New Report Reveals Similar Trends in Student Loan Borrowing and Default Across Community Colleges in Three States
Report recommends federal, state, and college policies to improve student outcomes
Association of Community College Trustees (ACCT) today issued a new report that examines trends in federal
student loan borrowing and default in Kentucky and Louisiana’s community
college systems. The report compares repayment trends in these states to ACCT’s
prior research in Iowa, which was
published in 2015.
Lost in the Trillion: A Three-State Comparison of Community College Borrowing and Default reveals surprising similarities, with some notable differences, in how community college students use federal debt repayment interventions. The report also expands the analyses performed in prior research by adding an examination of borrowers’ incomes. Primary findings include:
- Student loan default rates among Louisiana and Kentucky community college students are concentrated among borrowers who hold low loan balances, a finding consistent with the Iowa cohort.
- In Louisiana and Kentucky, more than twice as many borrowers in active repayment used income-driven plans.
- Forbearance rates were higher in Kentucky and Louisiana than in Iowa.

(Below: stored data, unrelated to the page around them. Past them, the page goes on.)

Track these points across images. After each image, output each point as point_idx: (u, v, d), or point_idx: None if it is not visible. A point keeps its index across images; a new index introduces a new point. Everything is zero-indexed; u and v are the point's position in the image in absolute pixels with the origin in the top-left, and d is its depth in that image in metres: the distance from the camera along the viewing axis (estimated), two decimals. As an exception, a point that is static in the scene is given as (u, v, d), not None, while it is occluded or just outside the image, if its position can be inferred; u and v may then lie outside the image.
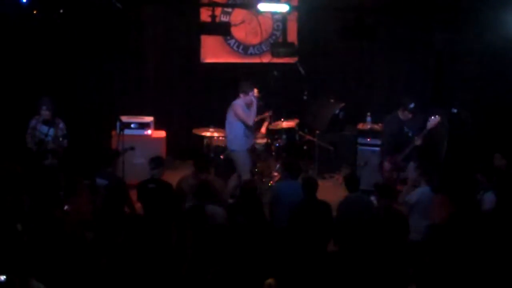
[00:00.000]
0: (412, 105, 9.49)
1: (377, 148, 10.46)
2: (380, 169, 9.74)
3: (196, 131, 10.73)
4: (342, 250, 7.63)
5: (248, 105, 9.69)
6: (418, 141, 9.38)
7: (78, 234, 7.40)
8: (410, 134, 9.52)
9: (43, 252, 6.86)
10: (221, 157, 10.31)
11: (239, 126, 9.67)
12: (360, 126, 11.18)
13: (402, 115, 9.56)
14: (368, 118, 11.14)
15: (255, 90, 10.73)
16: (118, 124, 9.89)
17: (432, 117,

- In Louisiana, low-balance borrowers had the lowest median incomes of all borrowing groups.
The authors of Lost in the Trillion, ACCT policy analysts Colleen Campbell and Ivy Love, analyzed detailed data about borrowers at 21 community colleges throughout Kentucky and Louisiana who entered repayment in 2013. The authors were also able to access income data for the Louisiana cohort, which provided additional context to the economic situations of community college student loan borrowers. The FY2013 cohort default rate in Kentucky was 26.2 percent, compared with 19.9 percent in Louisiana; in the 2015 Iowa study, 18.5 percent of students had defaulted. Although the Iowa cohort entered repayment in 2011, Campbell and Love identified many similarities among the cohorts, including in the amount borrowed, loan statuses, and default rates.
“This new research report supports ACCT’s previous findings that low-balance borrowers are at the highest risk of student loan default,”said J. Noah Brown, president and CEO of ACCT. “We also see some limited, but interesting, data from students in Louisiana, showing that the students who borrow the least also have the lowest median earnings across all borrowing groups, which could contribute to high default rates. But until we see more comprehensive analyses from the federal government, we’ll remain in the dark about why students—and low-balance borrowers in particular, default.”
Federal policy recommendations included in Lost in the Trillion include:
· Simplify the repayment process.
· Improve borrowers’ repayment plan options.
· Consider new policies for borrowers with low balances.
· Improve the servicing environment with a focus on borrowers.
· Revise accountability metrics to include contextual factors.
· Improve transparency in the loan program.
“We were interested in learning more about our student borrowers,” said Dr. Monty Sullivan, President of the Louisiana Community and Technical College System. “We have made major changes across our system to ensure that our students are set up to be successful, and we believe that assessing our borrowers’ outcomes is a big piece of that puzzle.” Dr. Jay Box, President of the Kentucky Community and Technical College System, agreed: “Students come to our colleges seeking the opportunity to improve their lives, and our system is working hard to meet their needs.”
“We hope that policymakers and influencers will take these findings and recommendations into consideration,” Brown said. “With total student loan debt exceeding $1.2 trillion nationally, and with over seven million borrowers in default, our country can’t afford not to invest in reforms to curtail this dangerous and preventable trend.”